Https://dev.lucee.org/t/increase-in-communications-link-failure-errors/6399

Hi everyone,

I am seeing a lot of the following errors using MySQL datasources in our Prod instance.

"JDBC begin failed: ;JDBC begin failed: ;lucee.runtime.exp.NativeException: JDBC begin failed:
... Caused by: org.hibernate.TransactionException: JDBC begin failed:
... Caused by: com.mysql.cj.jdbc.exceptions.CommunicationsException: The last packet successfully received from the server was 97,851,282 milliseconds ago.
... Caused by: com.mysql.cj.exceptions.CJCommunicationsException: The last packet successfully received from the server was 97,851,282 milliseconds ago.
... Caused by: java.net.SocketException: Connection timed out (Write failed)

I have found this thread;
https://lucee.daemonite.io/t/increase-in-communications-link-failure-errors/6399

Before I went ahead and altered the global timeout, as suggested in that thread - I thought I would shoot off a message and ask if there was a “verified” solution (and reasoning) ?

(In that the thread above has the global timeout change, “I clicked do not use-SSL” and one about bundle names.)

Our PROD datasources ALL have do not use SSL - Staging uses the new driver AND SSL is true

Our prod instance is using v8.0.11 of the driver - which I know is old.
We have upgraded our staging instance to the latest, where I still the same error message on occasion.

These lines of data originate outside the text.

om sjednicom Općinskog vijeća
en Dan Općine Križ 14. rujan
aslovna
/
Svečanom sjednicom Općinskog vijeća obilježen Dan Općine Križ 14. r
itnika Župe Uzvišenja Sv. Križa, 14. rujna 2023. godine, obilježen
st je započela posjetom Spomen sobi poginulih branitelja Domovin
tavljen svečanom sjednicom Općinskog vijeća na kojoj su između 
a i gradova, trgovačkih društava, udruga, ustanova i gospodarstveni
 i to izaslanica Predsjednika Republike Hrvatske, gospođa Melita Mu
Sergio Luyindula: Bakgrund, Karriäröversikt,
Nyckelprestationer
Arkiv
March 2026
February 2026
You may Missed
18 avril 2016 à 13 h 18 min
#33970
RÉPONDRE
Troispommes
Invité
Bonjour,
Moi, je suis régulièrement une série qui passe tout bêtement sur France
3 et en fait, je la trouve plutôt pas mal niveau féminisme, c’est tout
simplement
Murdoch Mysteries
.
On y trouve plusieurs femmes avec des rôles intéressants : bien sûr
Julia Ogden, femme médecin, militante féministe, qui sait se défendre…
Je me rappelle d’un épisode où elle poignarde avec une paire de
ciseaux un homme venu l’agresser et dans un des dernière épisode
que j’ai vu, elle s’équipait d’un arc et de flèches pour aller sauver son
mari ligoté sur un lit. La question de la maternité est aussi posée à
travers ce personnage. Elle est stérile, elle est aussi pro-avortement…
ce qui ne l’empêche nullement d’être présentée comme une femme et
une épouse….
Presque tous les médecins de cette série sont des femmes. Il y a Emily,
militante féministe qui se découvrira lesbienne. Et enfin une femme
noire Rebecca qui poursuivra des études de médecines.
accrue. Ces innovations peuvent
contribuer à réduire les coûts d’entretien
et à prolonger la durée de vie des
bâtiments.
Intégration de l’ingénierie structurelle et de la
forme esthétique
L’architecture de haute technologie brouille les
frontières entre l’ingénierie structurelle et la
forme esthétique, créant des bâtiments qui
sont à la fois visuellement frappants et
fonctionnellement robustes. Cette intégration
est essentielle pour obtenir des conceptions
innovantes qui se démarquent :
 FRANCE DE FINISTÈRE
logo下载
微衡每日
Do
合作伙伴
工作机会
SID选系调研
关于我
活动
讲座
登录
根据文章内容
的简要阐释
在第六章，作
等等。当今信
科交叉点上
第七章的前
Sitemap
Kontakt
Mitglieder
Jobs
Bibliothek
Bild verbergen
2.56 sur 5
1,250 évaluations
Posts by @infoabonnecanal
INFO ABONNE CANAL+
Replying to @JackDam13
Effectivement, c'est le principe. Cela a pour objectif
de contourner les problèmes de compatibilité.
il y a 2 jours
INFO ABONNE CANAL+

Lastly, I read a Java related thread about the same issue and stated to use a datasource “pool”, where the pool checks for a live connection before it is offered to the app. Is this something to investigate?

Thanks in advance.

** MySQL driver : 8.0.11
OS: Amazon Linux 2 (CentOs7)
Java Version: 11
Tomcat Version:8
Lucee Version: 5.3.8.206

This is a cloud engineering issue, not a lucee issue.

You have a noisy neighbor. You would do well to provision a transactional vm and place additional caching mechanisms in your application if you have a busy app / site.

QoQ and cachedwithin are 2 of the most powerful features completely underrated by nearly every CF developer.

1 Like

@Terry_Whitney! I’m using qoq a lot already :smiley:. When I don’t have too many records in a table, but need extensive filtering for different results (e g. for creating a deeper multilevel navigation drawer). I query all the rows and save it to a components constructor variable. Then I just query the query. Feels way more natural then using fancy reduce() and map() functions with closures.

1 Like

I think altering the global timeout on your database will only change the time you need to wait before seeing this error. We run a script every 8 hours with the line below, which solved the issue for us:

<cfset dbpoolclear()>

This is addressed in [LDEV-3139] - Lucee

Simon

If I run this command during the middle of the day - will it effect currently running SQL commands / transactions?

Will my active users get an error if they’re doing a DB process?

Thanks!

I can’t speak to the details, but we have been using this function for a long time and have never seen an error.
Simon

Thanks very much for the quick reply Simon.

Have an awesome day!

Does anyone know how database pools work?
WRT to communication failures.

If I have a pool limit of 100 and a timeout of 1 minute;
How does using dbPoolClear() every 8 hours help?
If my connection timeout is 1 minute - or any value less than 8 hours - how will it assist in stopping communication errors?